# Given problem A:
Reproduce word for word the stretch of the passage on Namdev from "The Hindu is" through "worships his mosque.".
# Given problem B:
Continue the passage on Namdev and the Warkaris from its last line.

# Supplied passage:
▽

Namdev and the Warkaris

Namdev (1270-1350) seems to be the first revolutionary saint-poet about whose life some information is available. A closer look at his life is necessary, as he was certainly the first to strengthen the expressive techniques of the movement. Son of a Shudra tailor, he was the most respected leader of his time because he organised a whole group of active men from all communities under the banner of the Warkari cult. A widely travelled man, he is believed to have received the new ideas of bhakti from the south, and there is evidence that he spread them in the north in the early 14th century. As the bhakti cult expounded by him was broad in structure, it spread rapidly in the north in the late 14th century, absorbing spontaneously various regional varieties of worship without any conflict. He was a close associate of the pioneers of the Bhakti movement in the north. His ideas even obliterated the border between Hinduism and Islam by pointing out the bigoted character of both these religions, in effect, developing a strategy to criticise the two major fundamentalist enemies. Therefore, he became the most popular literary-religious leader of the downtrodden of his times, cutting across both the rigid faiths. He says in one of his Hindi songs:

The Hindu is blind and the Muslim is cross-eyed.

A saint is certainly better than both of them.

The Hindu worships his temple, the Muslim worships his mosque.

Namdev will worship neither the temple nor the mosque.



In one of the Hindi padas, he says:

Give up all worship,

All activity.

Give up all distinctions,

Keep your mind on Govind. ( Pada, 63)

He ridiculed those who performed horse-sacrifices, gave gold in charity, offered rice balls in Gaya, lived in sacred Banaras, chanted the Vedas and followed the six Brahmin duties ( yajna, yajana, adhyayana, adhyapana, dana and pratigraha). To quote him,

These clowns

with their sacred beads

and rosaries

know nothing about truth.

△

# Stored data:
▽

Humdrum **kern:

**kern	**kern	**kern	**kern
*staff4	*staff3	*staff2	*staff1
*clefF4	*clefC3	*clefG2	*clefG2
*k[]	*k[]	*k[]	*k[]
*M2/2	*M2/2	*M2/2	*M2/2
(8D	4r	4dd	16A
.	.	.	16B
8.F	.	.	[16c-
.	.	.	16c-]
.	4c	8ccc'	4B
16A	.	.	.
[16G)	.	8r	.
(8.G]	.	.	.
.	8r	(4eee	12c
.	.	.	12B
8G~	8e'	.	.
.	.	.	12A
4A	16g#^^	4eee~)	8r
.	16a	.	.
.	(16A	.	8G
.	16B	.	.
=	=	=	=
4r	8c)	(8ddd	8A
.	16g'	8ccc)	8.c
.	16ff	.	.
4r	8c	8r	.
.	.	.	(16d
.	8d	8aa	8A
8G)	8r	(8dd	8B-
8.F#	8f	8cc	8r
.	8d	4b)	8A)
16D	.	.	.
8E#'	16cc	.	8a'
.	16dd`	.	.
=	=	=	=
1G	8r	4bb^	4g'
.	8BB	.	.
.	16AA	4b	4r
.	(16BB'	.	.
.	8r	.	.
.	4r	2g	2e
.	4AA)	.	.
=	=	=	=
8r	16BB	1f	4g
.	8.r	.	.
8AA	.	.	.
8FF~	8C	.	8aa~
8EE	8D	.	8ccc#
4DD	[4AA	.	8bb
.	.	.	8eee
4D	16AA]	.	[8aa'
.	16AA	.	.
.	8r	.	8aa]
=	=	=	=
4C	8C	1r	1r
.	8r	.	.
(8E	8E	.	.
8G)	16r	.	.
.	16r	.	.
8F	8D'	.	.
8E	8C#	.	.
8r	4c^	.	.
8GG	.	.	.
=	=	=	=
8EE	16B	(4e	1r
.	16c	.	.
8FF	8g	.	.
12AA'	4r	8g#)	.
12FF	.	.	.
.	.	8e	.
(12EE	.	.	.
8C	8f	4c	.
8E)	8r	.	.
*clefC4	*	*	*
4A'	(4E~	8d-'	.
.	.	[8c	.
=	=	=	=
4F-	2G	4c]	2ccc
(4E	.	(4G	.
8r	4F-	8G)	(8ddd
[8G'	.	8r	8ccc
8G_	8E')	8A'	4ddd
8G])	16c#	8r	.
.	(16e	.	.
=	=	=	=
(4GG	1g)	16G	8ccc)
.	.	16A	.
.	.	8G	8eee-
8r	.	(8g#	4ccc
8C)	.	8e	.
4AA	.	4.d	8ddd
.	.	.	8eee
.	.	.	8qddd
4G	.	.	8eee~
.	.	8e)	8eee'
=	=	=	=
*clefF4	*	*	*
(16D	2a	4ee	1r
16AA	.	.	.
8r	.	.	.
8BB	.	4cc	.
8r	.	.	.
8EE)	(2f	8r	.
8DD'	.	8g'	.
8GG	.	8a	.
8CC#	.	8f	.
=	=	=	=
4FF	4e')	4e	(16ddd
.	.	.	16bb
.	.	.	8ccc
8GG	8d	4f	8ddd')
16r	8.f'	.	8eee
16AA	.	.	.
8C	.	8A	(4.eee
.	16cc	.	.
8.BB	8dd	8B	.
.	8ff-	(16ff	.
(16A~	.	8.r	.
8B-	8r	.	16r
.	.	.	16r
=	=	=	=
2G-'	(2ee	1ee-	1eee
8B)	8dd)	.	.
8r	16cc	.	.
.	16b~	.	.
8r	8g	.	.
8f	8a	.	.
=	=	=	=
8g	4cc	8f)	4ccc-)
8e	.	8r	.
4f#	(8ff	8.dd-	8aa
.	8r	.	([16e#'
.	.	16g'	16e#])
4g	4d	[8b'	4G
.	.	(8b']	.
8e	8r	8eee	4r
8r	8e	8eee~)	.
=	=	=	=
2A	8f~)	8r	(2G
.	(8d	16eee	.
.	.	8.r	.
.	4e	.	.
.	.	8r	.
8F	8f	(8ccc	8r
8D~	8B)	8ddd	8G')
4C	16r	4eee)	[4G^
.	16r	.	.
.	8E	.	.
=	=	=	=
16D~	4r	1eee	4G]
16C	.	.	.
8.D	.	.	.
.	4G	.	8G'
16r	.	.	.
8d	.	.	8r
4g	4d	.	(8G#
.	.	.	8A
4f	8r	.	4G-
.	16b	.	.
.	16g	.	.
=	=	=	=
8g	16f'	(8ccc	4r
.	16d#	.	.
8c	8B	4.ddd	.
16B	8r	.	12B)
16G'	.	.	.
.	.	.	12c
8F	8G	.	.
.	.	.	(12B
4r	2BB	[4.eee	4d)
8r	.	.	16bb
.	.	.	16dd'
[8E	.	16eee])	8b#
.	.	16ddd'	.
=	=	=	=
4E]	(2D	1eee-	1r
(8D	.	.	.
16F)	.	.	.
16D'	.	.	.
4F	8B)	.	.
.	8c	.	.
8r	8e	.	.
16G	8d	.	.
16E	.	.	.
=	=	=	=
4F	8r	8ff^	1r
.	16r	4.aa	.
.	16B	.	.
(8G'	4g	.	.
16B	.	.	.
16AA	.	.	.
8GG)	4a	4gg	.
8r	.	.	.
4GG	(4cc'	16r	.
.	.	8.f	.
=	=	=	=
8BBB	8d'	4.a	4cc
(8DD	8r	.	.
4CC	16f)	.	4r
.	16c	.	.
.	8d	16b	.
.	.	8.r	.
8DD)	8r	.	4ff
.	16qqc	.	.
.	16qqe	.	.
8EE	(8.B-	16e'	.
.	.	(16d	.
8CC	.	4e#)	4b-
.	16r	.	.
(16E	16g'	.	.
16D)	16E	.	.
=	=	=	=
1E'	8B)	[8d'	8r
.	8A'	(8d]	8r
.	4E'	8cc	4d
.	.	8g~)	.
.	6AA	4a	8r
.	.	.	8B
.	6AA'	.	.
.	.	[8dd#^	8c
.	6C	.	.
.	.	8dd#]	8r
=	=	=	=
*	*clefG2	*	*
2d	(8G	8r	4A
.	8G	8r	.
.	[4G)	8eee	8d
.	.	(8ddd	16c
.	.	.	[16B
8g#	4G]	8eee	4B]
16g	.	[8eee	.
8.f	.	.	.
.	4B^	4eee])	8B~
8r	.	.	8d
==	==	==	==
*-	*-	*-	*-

△

# Task output A:
The Hindu is blind and the Muslim is cross-eyed.

A saint is certainly better than both of them.

The Hindu worships his temple, the Muslim worships his mosque.

# Task output B:
They see nothing

but claim to give insight to others.

Can deception lead to liberation? ( Pada, 64)

Another curt statement goes like this:

I gather no leaves

for ritual offerings.

There is no god

in the shrine ( Pada, 65)

His attitude to the body was similar to that of the Veerashaivas and yet different.

Body is false,

says Namdev.

And yet it is real

if Ram is your lover ( Pada, 73).

He gave up idols when he understood the truth:

I had my faith in iron and copper

I had chains around my feet.

But now, I have no fear of this ocean of sansar ( Pada, 68)

Preaching while singing

With this broad foundation, Namdev spread his cult, which did not even have any particular name. His verses were incorporated in the Holy Granth Sahib by the later Sikh leaders. His method of challenging Muslim fanaticism and Brahmin domineering was subtle and full of humility, disarming and apologetic; but at all stages of his activity he was very sure of his means and ends. Most effective in his quiet revolt, he was the first to accept the “untouchable” communities in his liberal sect. A contemporary poet Janabai, a slave-girl, calls him “the Head of a Joint family of saint-poets”. She describes him in another lyric as “a half-naked figure, dancing wildly on the sands of the Chandrabhaga at Pandharpur, singing his lyrics, preaching his radical principles to the crowd”. This is the first reference in Warkari lore to the popularity of the revolutionary style of “preaching while singing”. Namdev himself has said:

We will dance in the Kirtan

and light the lamps of knowledge

in this world.

Namdev advised the common folk to express openly to get over their sorrow, temptation and suffering. This was followed in letter and spirit by his family and followers.

Those were the days when men suffered not only from foreign aggression, war, famine and ruin, but from inner problems which were probably more terrible. In such a society, the poor Warkaris gained confidence on the strength of their expression. Without political support or social status, the poor dumb communities of Shudras suddenly learned that they had a voice. Now they could protest and question. For example, Janabai could say, “Nothing wrong to be a woman, the Saints taught me this.” One of Namdev’s fellow-Warkaris and followers, Chokha Mela (d. 1338), an “untouchable”, would bitterly address Vitthal in his lyric:

I am an Untouchable, how can I worship you?

They drive me out, how can I meet you?

At my slightest touch, they have to purify themselves,

My God Vitthal, I pray for your mercy.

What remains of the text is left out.